Note that a good number of our services are covered under Medicaid, Medicare, and other private insurance providers, and the rates are set by them.

b. Sales Forecast?
  • First Year: $350,000 (From Self – Pay Clients): $180,000 (From Medicaid Covers)
  • Second Year: $670,000 (From Self – Pay Clients): $400,000 (From Medicaid Covers)
  • Third Year: $910,000 (From Self – Pay Clients): $1,200,000 (From Medicaid Cover)
c. Estimated Profit You Will Make a Year?
  • First Fiscal Year (FY1): $110,000 (30% of revenue generated)
  • Second Fiscal Year (FY2): $400,000 (35% of revenue generated)
  • Third Fiscal Year (FY3): $670,000 (45% of revenue generated)
d. Profit Margin of a Non-Medical Home Care Business Product/Service

According to experts, the average profit margin for Non medical home care services is about 30 and 40%, depending on certain factors such as services provided, pricing strategy, number of clients and workers, and also business expenses.

  1. Growth Plan

At King’s Care, we intend to start selling franchises by our 10th year in business. Just like we noted above, the in-home care industry has grown massively in recent years, and franchises have become a massive part of the industry. Owing to fact that the top franchises in this sector are all relatively new businesses, we also intend to sell a franchise of our business in the future.
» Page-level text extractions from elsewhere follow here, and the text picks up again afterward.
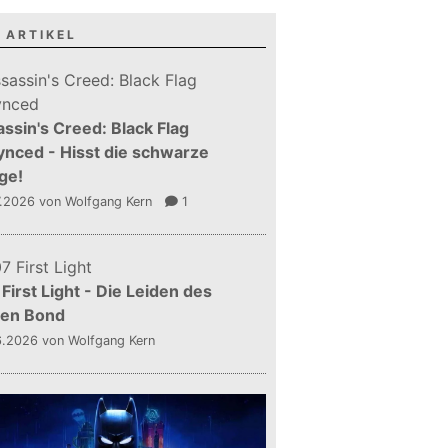
 ARTIKEL
ssin's Creed: Black Flag
nced - Hisst die schwarze
ge!
7.2026
von Wolfgang Kern
1
First Light - Die Leiden des
gen Bond
6.2026
von Wolfgang Kern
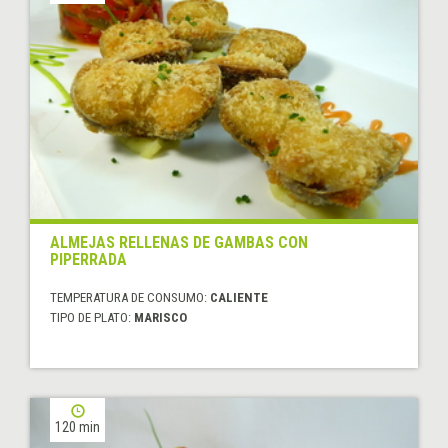
ALMEJAS RELLENAS DE GAMBAS CON
PIPERRADA
TEMPERATURA DE CONSUMO:
CALIENTE
TIPO DE PLATO:
MARISCO
120 min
We intend to expand to the following locations mentioned below;

  • California (5.8 million seniors)
  • Florida (4.5 million seniors)
  • Texas (3.7 million seniors)
  • New York (3.3 million seniors)
  • Pennsylvania (2.4 million seniors)
  • Ohio (2 million seniors)
  • Illinois (2 million seniors)
  • Michigan (1.8 million seniors)
  • North Carolina (1.8 million seniors)

10. Exit Plan

King’s Care is an agency that will invest so much in its employees and we believe that management buyout is our only exit plan option. Some industry experts also believe that an employee-owned model is a perfect business opportunity to keep home care companies open.